開かれた胸に鼓動する生の心臓の絵に驚愕した。
「覚悟はできた。」と胸の奥でつぶやき
対するヨルゴス・ランティモスの世界。
120分後・・・
流れゆくエンドロールを眼前に、静かに首を垂れる私。

ヨルゴス・ランティモス
やはりこの男は凄い。

前作「ロブスター」のファニーな世界観にして冷徹に世界を動かしていくイメージと、不条理であるが美しさを内包したエンディングへ着実な歩みに身震いしたわけだが、今作は前作以上にエンターテイメントをしてのスリル・サスペンスの味付けをした面白さが乗っていた。しかしながら、それでも冷たく、白く、不穏で、寓話的で、気味が悪くて、のめり込んでしまう今作の奇妙な面白さに感服といった感情が残った。

優秀な心臓外科医の主人公
美しい妻と可愛い娘と息子
そこに家族外の少年が1人

ゆったりとだが着実に、配置されたキャラクターの立ち位置が明確になっていき、主人公はかつて飲酒をして手術に臨み、とある少年の父を手術中に死亡させてしまっているという前提にたどり着く。そして罪悪感から、その少年に施しを与えていた・・・

ここが明確化されキャラクターが淡々とながら各役割に落とし込まれて動き出すストーリーが不穏で眼が離せない。元ネタはギリシャ神話の「アウリスとイピネゲイア」ということだが、別にイソップ童話のような日常に寄り添う寓話としてとらえても差し支えないだろう。
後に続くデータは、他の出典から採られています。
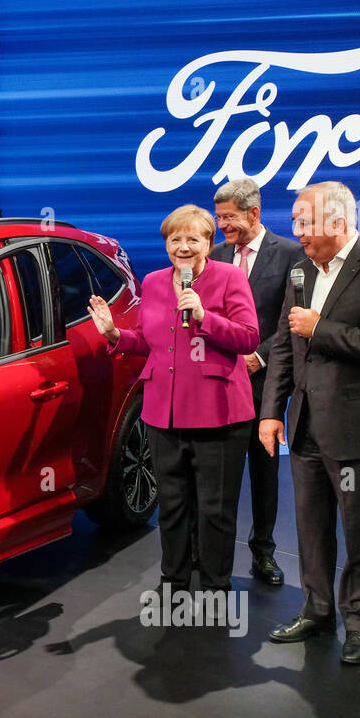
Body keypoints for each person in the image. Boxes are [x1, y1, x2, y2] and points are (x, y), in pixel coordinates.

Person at [259, 181, 360, 664]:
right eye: (295, 224)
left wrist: (319, 329)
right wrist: (270, 412)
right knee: (310, 527)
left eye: (305, 223)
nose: (298, 233)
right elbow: (284, 347)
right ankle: (317, 610)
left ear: (337, 221)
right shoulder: (301, 271)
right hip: (306, 424)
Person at [88, 205, 259, 595]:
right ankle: (174, 581)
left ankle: (216, 584)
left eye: (192, 239)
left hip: (219, 413)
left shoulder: (229, 278)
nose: (183, 247)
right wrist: (115, 334)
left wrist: (204, 316)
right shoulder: (153, 282)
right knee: (173, 504)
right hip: (163, 413)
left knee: (215, 509)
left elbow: (248, 337)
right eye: (175, 239)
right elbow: (151, 343)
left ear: (208, 244)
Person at [210, 178, 306, 587]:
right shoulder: (213, 255)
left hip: (265, 383)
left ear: (254, 213)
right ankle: (216, 560)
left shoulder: (290, 254)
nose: (221, 227)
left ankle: (263, 554)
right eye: (218, 219)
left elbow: (295, 316)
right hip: (218, 385)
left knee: (264, 474)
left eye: (228, 218)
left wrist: (259, 354)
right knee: (222, 477)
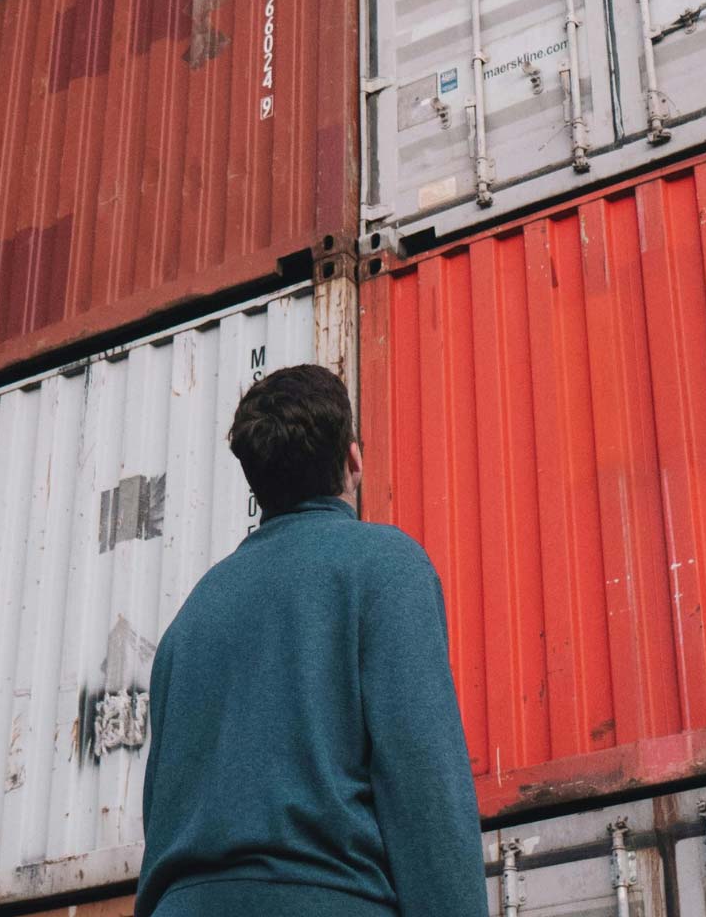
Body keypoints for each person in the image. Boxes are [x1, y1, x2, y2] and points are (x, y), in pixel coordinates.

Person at [136, 364, 486, 917]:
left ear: (256, 483)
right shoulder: (384, 566)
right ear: (353, 460)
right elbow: (427, 792)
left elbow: (160, 820)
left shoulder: (189, 621)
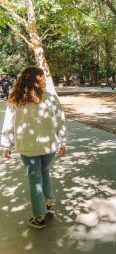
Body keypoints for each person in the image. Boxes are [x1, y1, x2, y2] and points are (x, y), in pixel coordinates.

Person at [1, 67, 66, 230]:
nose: (45, 80)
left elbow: (8, 124)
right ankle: (48, 203)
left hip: (27, 148)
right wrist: (62, 142)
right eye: (42, 78)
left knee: (35, 179)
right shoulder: (50, 98)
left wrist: (6, 144)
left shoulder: (15, 99)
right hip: (48, 146)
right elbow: (61, 121)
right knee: (44, 172)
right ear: (36, 81)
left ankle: (39, 217)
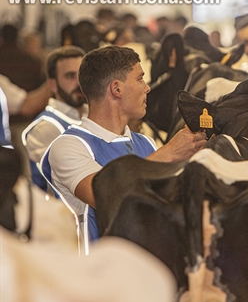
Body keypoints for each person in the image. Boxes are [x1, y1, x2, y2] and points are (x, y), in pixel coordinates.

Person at [41, 46, 207, 244]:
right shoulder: (69, 145)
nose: (147, 88)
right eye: (139, 79)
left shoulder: (146, 143)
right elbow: (105, 196)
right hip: (95, 271)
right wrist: (169, 154)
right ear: (116, 89)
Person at [22, 46, 87, 191]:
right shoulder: (46, 127)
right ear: (53, 84)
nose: (79, 82)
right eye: (70, 76)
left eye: (82, 74)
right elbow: (74, 182)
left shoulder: (94, 114)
驕り高ぶったがゆえに、優秀な者の立ち位置や父親としての支配権をある時に崩されて、取り返しのつかなくなっていく様を童話のように滑稽でなく、ひたすらに精神をかき乱すディスコードなオーケストラサウンドで異形な世界へと引きずり込んでいく。

絶対君主にような父の振る舞いと、妻の行動理論、娘と息子の優劣と家族という箱庭めいた世界に、先で話した父を手術中に亡くした少年の混入により、取り返しのつかない事態へと傾く様は、驕りによりすべて支配できると過信した父、この場では手術の執刀医=人の命を左右できる神的な存在の判断ミスが、露わになっていなかった本来の狂気性に触れてしまう流れを寓話的に描いている。コントロール外の不気味な少年を「ダンケルク」で船の1時間にて登場したバリー・コーガンが見事にヴィジュアライズしていて思わず唸る不気味っぷり。主人公の支配の傘下には入らず、距離を詰めていき、家庭にまで入り込んでいく不気味さに「北九州連続殺人」の家族外の部外者が日常に入り込んで、箱庭を侵す恐怖を思い出した。

中盤からオカルティックに話は進み、少年の力によるものか、息子と娘は下半身麻痺に加え摂食障害へと変貌していく。呪術的なものか否かは劇中では明確化されないが、少年が「時間がないから手短に説明するね」と早口で明かす本作のミッション提示のシーンは、役者の芝居と雰囲気設定が最高にマッチした身ぶるするようなシーンだった。オカルティックと上記で書いたが、今回は神話をベースにした不条理な寓話であり、ランティモス監督のシニカルな映像語りの無機質さが見事に素材の味を引き出している。なぜなら常にカメラワークはどこかドッキリ番組を見ているような遠くからのカットでキャラクターに寄り添う劇的なものではない。そして主人公が歩行するシーンやある事象が発生するシーンは、絶妙なまでの視点やズーム、カメラの引きで構成されていて、いわゆる神の視点とドッキリ番組のカメラのように、常に「おまえの所業は見られている」というメッセージ性のように感じられた。主人公が歩く、後方斜め上からの追跡するカメラワークや、真上から満を持しての事象発生の瞬間、主人公の焦りと怒りをロングショットで監視しているように見えるシーンは特に唸ってしまう。

そして物語はクライマックスへとひた走るが、支配者の陥落と世界の制御ルール変更というミクロ視点で変革と、家族集団の圧政が弱まったことで浮かび上がるエゴの解放にグイグイとことの顛末への興味を掻き立てられ、そして最後に映される間抜けなシーン(ぐるぐるするシーン)の不意打ちの様式美の砕きまで、計算された神視点じみた(パンフでキューブリックが引き合いに出されていた)寓話世界を目の当たりにてしまった。「私は”聖なる鹿殺し”」を見たという体験記に至る後味である。